For running the node in ros2, use the src/open_vins/ov_msckf/launch/subscribe.launch.py file which will pick up configs in the src/open_vins/ov_msckf/config/ directory. To this file, we can pass the config parameter for the name of the config folder and pass the max_cameras:=1 flag to run monocular estimation (one camera only).

cd ~/ros2_ws
ros2 run rviz2 rviz2 -d src/open_vins/ov_msckf/launch/display_ros2.rviz

# Run the node in another terminal
cd ~/ros2_ws
export MAKEFLAGS="-j 2"
colcon build --event-handlers console_cohesion+
source install/local_setup.bash
ros2 launch ov_msckf subscribe.launch.py config:=<config_name>

# Play the data in another terminal or launch the realsense node for live data
ros2 launch realsense2_camera rs_launch.py enable_accel:=true enable_gyro:=true unite_imu_method:=2 enable_infra1:=true enable_infra2:=true depth_module.infra_profile:=848x480x30 rgb_camera.color_profile:=1280x720x30

ros2 bag play V1_01_easy # replace with bag/mcap file of data

Some of the topics published by the MSCKF node are:

Topic Message Type
/ov_msckf/odomimu nav_msgs/msg/Odometry
/ov_msckf/pathimu nav_msgs/msg/Path
/ov_msckf/poseimu geometry_msgs/msg/PoseWithCovarianceStamped
/ov_msckf/loop_feats sensor_msgs/msg/PointCloud
/ov_msckf/points_slam sensor_msgs/msg/PointCloud2

Notes on Estimator Configuration

The estimator_config.yaml file contains the configuration for the estimator placed in src/open_vins/ov_msckf/config/<config_name>. The following are some notes on the parameters in this file. A sample config file for the Intel Realsense D435i camera is provided in estimator_config.yaml.

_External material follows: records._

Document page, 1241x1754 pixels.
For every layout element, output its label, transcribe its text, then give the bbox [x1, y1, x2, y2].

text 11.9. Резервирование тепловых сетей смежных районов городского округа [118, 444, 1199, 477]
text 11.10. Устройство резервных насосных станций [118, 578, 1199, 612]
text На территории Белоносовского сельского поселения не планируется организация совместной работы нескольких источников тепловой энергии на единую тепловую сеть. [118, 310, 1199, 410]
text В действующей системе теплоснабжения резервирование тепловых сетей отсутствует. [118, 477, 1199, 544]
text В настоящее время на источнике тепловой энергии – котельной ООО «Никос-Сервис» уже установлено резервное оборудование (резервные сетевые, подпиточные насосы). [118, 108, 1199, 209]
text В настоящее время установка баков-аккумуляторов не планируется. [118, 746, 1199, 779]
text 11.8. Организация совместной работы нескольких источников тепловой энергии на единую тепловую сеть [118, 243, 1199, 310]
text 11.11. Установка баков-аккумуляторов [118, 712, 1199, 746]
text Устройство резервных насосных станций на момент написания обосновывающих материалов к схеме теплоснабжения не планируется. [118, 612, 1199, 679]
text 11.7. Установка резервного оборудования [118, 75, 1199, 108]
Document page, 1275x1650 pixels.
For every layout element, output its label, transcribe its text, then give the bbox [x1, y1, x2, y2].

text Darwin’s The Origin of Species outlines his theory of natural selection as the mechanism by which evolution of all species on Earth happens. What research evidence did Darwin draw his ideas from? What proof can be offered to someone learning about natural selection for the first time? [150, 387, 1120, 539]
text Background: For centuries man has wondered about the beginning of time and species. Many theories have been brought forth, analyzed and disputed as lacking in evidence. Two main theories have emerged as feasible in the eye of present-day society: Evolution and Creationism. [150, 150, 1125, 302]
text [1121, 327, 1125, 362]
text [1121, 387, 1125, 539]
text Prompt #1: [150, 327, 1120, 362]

  • max_clones: The maximum number of clones to keep in the state vector. Increasing it allows more clones in the sliding window, but at the cost of increased memory usage and computation time.
  • max_slam: The number of features to keep in the state vector. Increasing it allows more features to be tracked, but at the cost of increased memory usage and computation time.
  • try_zupt: Whether to try to use zero velocity update (ZUPT) to improve the state estimate. This is a boolean value, set to true to enable ZUPT. it improves initialisation and tracking stability, by reducing the drift while the camera is stationary.
  • init_window_time: How many seconds of data to use for initialisation.
  • init_imu_thresh: The threshold for motion detection during initialization. Decreased for moresensitive motion detection.
  • init_max_features: The maximum number of features to track during initialization. Increase for better initialization, more features to track during initialization.
  • num_pts: The number of points per camera used in feature tracking.
  • fast_threshold: This is the threshold for fast extraction. Lower means more features, but is more computationally expensive.
  • grid_x, grid_y: Extraction sub-grid count for horizontal and vertical direction.
  • min_px_dist: This is the distance between features, which should be lowered as more feature points are added. Note that although this can be decreased, features near each other provide less information.
  • track_frequency: This is the frequency at which features are tracked, in frames/second.